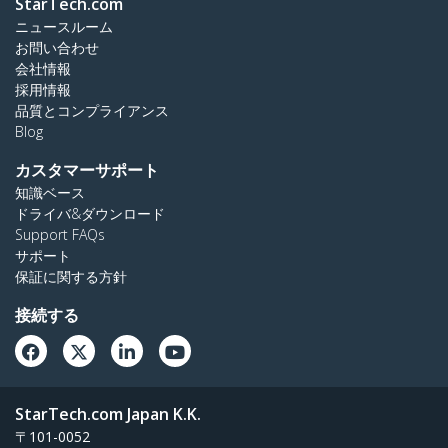
StarTech.com
ニュースルーム
お問い合わせ
会社情報
採用情報
品質とコンプライアンス
Blog
カスタマーサポート
知識ベース
ドライバ&ダウンロード
Support FAQs
サポート
保証に関する方針
接続する
StarTech.com Japan K.K.
〒101-0052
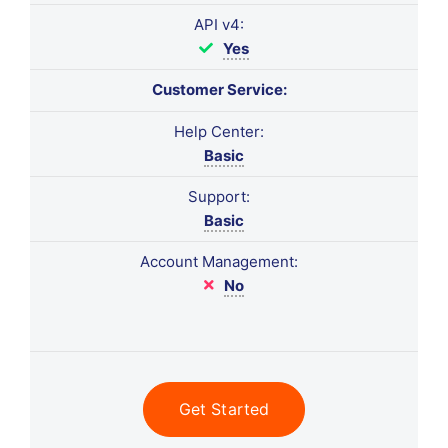
API v4:
Yes
Customer Service:
Help Center:
Basic
Support:
Basic
Account Management:
No
Get Started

━━━━━━━━

Action item
Every entry, exactly as written: transcribe it, passing over any pictures.

Answer section
StarTech.com
ニュースルーム
お問い合わせ
会社情報
採用情報
品質とコンプライアンス
Blog
カスタマーサポート
知識ベース
ドライバ&ダウンロード
Support FAQs
サポート
保証に関する方針
接続する
StarTech.com Japan K.K.
〒101-0052
API v4:
Yes
Customer Service:
Help Center:
Basic
Support:
Basic
Account Management:
No
Get Started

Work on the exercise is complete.